Lecture 3.4
SO(3) Representations
This lecture provides the essential group theoretical background for 3D Steerable CNNs. We analyze the rotation group $SO(3)$ and its representations.
1. Wigner-D Matrices: The Irreps of SO(3)
Just as complex exponentials $e^{im\theta}$ form the irreducible representations of 2D rotations ($SO(2)$), the Wigner-D matrices $D^l(g)$ form the irreducible representations of 3D rotations ($SO(3)$).
- Index $l$: The frequency or degree ($l=0, 1, 2, \dots$).
- Dimension: Each matrix is $(2l+1) \times (2l+1)$.
- $l=0$: $1 \times 1$ (Scalar, invariant).
- $l=1$: $3 \times 3$ (Vector, standard rotation matrix).
- $l=2$: $5 \times 5$ (Rank-2 Traceless Symmetric Tensor).

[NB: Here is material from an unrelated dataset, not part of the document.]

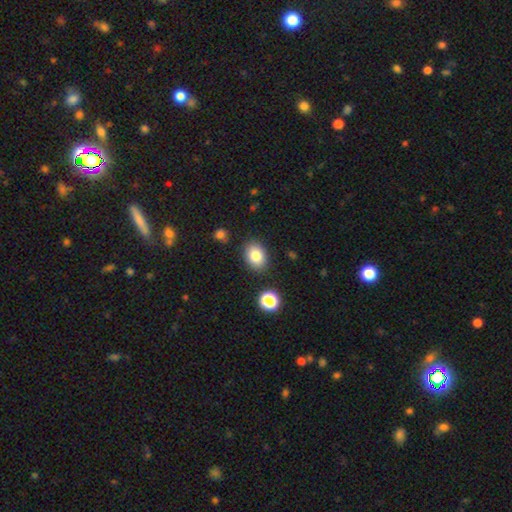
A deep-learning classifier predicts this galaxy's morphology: smooth_or_featured: smooth (p=0.82) [alt: star or artifact p=0.10]
how_rounded: in between (p=0.71) [alt: round p=0.28]
merging: none (p=0.85) [alt: minor disturbance p=0.09]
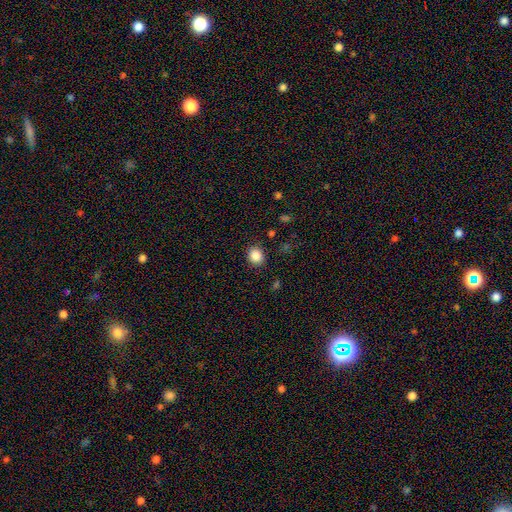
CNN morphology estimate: This appears to be a smooth galaxy with no disk features (86%) that is round (71%). Merging: none (88%).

2. Spherical Harmonics as Steerable Basis
Functions on the sphere $S^2$ can be expanded in the basis of Spherical Harmonics $Y^l_m$. The vector of coefficients for frequency $l$ transforms exactly according to the Wigner-D matrix $D^l(g)$. This duality allows us to treat geometric quantities (directions) as steerable feature vectors.
3. The Clebsch-Gordan Tensor Product
The core operation in 3D steerable networks is combining quantities. If we have a type-$l_1$ vector and a type-$l_2$ vector, their outer product allows for new representations of types $|l_1 - l_2|, \dots, l_1 + l_2$.
Example ($1 \otimes 1$): Combining two 3D vectors ($l=1$) yields:
- $l=0$: Scalar (Dot Product).
- $l=1$: Vector (Cross Product).
- $l=2$: Rank-2 Tensor (Symmetric Traceless Outer Product).
The Clebsch-Gordan coefficients tell us exactly how to linearly combine elements to
isolate these irreducible parts. Libraries like e3nn implement this automatically.